__Exercise requirements__
[1] Translate this sentence from the Gowalla dataset page into Spanish: "This is the script that pre-processes the full dataset and splits it into non-overlapping training, validation, test sets."
[2] Write the next part of the Gowalla dataset page, picking up from the point where it stops.

(Text shown Opens)

# Gowalla Dataset

[Gowalla dataset](https://snap.stanford.edu/data/loc-gowalla.html) contains user-venue checkins. This is the script that pre-processes the full dataset and splits it into non-overlapping training, validation, test sets. The data is used in the paper: ["modeling user exposure in recommendation"](http://arxiv.org/abs/1510.07025).

In [1]:
import json
import os

import numpy as np
import pandas as pd

Change this to wherever you keep the [processed data](http://dawenl.github.io/data/gowalla_pro.zip)

In [2]:
DATA_DIR = '/home/waldorf/dawen.liang/gowalla_pro'

In [3]:
df = pd.read_table(os.path.join(DATA_DIR, 'gwl_checkins.tsv'), header=None, sep='\t', names=['uid', 'sid', 'rating'])

In [4]:
df

Unnamed: 0,uid,sid,rating
0,0,22847,1
1,0,420315,1
2,0,316637,1
3,0,16516,1
4,0,5535878,1
5,0,15372,1
6,0,21714,1
7,0,420315,1
8,0,153505,1
9,0,420315,1


In [5]:
def get_count(df, id):
    playcount_groupbyid = df[[id, 'rating']].groupby(id, as_index=False)
    count = playcount_groupbyid.size()
    return count

def filter_triplets(df, min_sc=20):
    # Only keep the triplets for songs which were listened to by at least min_sc users. 
    songcount = get_count(df, 'sid')
    df = df[df['sid'].isin(songcount.index[songcount >= min_sc])]
    
    # Update both usercount and songcount after filtering
    usercount, songcount = get_count(df, 'uid'), get_count(df, 'sid') 
    return df, usercount, songcount

In [6]:
df, usercount, songcount = filter_triplets(df)

In [7]:
sparsity_level = float(df.shape[0]) / (usercount.shape[0] * songcount.shape[0])
print "After filtering, there are %d triplets from %d users and %d venues (sparsity level %.3f%%)" % (df.shape[0], 
                                                                                                      usercount.shape[0], 
                                                                                                      songcount.shape[0], 
                                                                                                      sparsity_level * 100)

After filtering, there are 2318616 triplets from 57629 users and 47198 venues (sparsity level 0.085%)


In [8]:
unique_uid = sorted(pd.unique(df['uid']))
unique_sid = sorted(pd.unique(df['sid']))

In [9]:
uid2idx = dict((uid, idx) for (idx, uid) in enumerate(unique_uid))
sid2idx = dict((sid, idx) for (idx, sid) in enumerate(unique_sid))

In [10]:
with open(os.path.join(DATA_DIR, 'sid2idx.json'), 'w') as f:
    json.dump(sid2idx, f)

In [11]:
with open(os.path.join(DATA_DIR, 'uid2idx.json'), 'w') as f:
    json.dump(uid2idx, f)

In [12]:
with open(os.path.join(DATA_DIR, 'unique_uid.txt'), 'w') as f:
    for uid in unique_uid:
        f.write('%s\n' % uid)

(Text shown Closes)
(Data extract Opens)

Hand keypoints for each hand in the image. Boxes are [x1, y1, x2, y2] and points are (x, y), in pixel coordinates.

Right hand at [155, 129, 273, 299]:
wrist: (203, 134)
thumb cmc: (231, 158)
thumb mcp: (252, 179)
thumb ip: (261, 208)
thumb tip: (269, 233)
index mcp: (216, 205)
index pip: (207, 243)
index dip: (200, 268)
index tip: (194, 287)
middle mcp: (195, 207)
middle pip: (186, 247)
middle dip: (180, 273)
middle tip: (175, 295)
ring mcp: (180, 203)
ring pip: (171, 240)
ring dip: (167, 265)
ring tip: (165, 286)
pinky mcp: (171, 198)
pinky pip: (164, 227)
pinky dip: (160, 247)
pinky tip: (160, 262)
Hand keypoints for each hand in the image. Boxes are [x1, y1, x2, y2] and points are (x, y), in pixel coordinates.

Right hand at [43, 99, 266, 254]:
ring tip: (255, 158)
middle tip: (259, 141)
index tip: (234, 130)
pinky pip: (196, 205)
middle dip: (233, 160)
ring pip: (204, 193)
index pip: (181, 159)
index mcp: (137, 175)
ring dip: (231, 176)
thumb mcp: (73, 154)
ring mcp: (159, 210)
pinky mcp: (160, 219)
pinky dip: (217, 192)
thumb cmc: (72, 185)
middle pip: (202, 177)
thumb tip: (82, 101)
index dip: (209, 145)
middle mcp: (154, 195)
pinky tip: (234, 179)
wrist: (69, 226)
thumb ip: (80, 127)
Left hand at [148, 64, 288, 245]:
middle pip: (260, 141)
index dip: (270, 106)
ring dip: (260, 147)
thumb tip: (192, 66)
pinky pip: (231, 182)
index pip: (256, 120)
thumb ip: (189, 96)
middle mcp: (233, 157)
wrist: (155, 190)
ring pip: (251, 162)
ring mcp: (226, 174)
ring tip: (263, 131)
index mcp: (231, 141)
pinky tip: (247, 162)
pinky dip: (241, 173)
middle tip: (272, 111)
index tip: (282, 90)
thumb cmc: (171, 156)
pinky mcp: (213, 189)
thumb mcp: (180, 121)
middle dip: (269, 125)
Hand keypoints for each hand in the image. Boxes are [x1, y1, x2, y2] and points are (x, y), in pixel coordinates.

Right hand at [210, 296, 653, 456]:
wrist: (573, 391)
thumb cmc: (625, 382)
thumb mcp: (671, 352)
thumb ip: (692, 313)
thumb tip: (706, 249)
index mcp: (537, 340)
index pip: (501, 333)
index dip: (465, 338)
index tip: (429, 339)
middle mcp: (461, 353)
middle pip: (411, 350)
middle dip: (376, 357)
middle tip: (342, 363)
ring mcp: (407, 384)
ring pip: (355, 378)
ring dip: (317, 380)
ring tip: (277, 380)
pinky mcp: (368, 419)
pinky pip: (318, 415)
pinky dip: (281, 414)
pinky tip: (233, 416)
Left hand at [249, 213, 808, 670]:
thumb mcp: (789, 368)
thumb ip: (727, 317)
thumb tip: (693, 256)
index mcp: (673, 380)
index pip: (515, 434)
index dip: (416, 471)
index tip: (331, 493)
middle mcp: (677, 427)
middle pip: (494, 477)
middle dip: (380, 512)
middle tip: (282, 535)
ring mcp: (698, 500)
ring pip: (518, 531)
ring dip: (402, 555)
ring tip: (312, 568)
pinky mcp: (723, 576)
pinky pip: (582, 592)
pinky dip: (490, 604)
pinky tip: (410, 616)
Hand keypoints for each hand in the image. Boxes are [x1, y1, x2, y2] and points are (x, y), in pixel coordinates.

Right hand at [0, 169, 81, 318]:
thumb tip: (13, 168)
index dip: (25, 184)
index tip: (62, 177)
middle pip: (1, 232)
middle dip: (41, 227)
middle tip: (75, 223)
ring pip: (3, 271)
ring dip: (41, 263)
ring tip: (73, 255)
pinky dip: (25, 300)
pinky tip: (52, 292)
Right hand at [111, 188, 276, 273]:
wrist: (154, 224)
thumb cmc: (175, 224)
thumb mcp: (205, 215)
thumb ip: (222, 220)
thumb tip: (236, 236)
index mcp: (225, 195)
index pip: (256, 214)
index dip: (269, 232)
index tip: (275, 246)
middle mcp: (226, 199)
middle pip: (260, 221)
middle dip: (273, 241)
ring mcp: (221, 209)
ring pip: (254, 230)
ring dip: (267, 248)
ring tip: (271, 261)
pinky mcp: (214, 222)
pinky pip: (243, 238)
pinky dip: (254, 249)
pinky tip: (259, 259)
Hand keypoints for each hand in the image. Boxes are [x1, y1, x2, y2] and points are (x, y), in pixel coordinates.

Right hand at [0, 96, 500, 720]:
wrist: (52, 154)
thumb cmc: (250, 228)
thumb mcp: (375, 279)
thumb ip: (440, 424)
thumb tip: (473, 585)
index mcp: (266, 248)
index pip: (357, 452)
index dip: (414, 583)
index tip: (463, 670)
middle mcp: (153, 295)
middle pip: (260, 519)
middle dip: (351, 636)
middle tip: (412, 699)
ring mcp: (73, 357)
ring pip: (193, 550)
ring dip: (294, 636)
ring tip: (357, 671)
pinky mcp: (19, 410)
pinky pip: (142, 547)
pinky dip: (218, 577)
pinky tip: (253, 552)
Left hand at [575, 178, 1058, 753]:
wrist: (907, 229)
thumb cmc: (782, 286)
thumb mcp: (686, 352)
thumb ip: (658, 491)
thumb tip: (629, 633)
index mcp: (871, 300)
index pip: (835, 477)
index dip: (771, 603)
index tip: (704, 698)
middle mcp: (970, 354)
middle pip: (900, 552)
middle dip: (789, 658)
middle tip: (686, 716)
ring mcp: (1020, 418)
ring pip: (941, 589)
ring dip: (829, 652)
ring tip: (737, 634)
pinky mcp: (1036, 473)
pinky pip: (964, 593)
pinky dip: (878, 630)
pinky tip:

(Data extract Closes)

__Task answers__
[1] Este es el script que preprocesa el conjunto de datos completo y lo divide en conjuntos de entrenamiento, validación y prueba que no se superponen.

[2]
In [13]:
with open(os.path.join(DATA_DIR, 'unique_sid.txt'), 'w') as f:
    for sid in unique_sid:
        f.write('%s\n' % sid)

## Generate train/test/vad sets

Pick out 20% of the checkins for heldout test

In [14]:
np.random.seed(12345)
n_ratings = df.shape[0]
test = np.random.choice(n_ratings, size=int(0.20 * n_ratings), replace=False)

In [15]:
test_idx = np.zeros(n_ratings, dtype=bool)
test_idx[test] = True

test_df = df[test_idx]
train_df = df[~test_idx]

Make sure there is no empty row/column in the training data

In [17]:
print "There are total of %d unique users in the training set and %d unique users in the entire dataset" % \
(len(pd.unique(train_df['uid'])), len(pd.unique(df['uid'])))

There are total of 57095 unique users in the training set and 57629 unique users in the entire dataset


In [18]:
print "There are total of %d unique items in the training set and %d unique items in the entire dataset" % \
(len(pd.unique(train_df['sid'])), len(pd.unique(df['sid'])))

There are total of 47198 unique items in the training set and 47198 unique items in the entire dataset


We can see the some of the users do not have any checkins in the training set, so we move those users from test set

In [19]:
train_uid = set(pd.unique(train_df['uid']))

In [20]:
left_uid = list()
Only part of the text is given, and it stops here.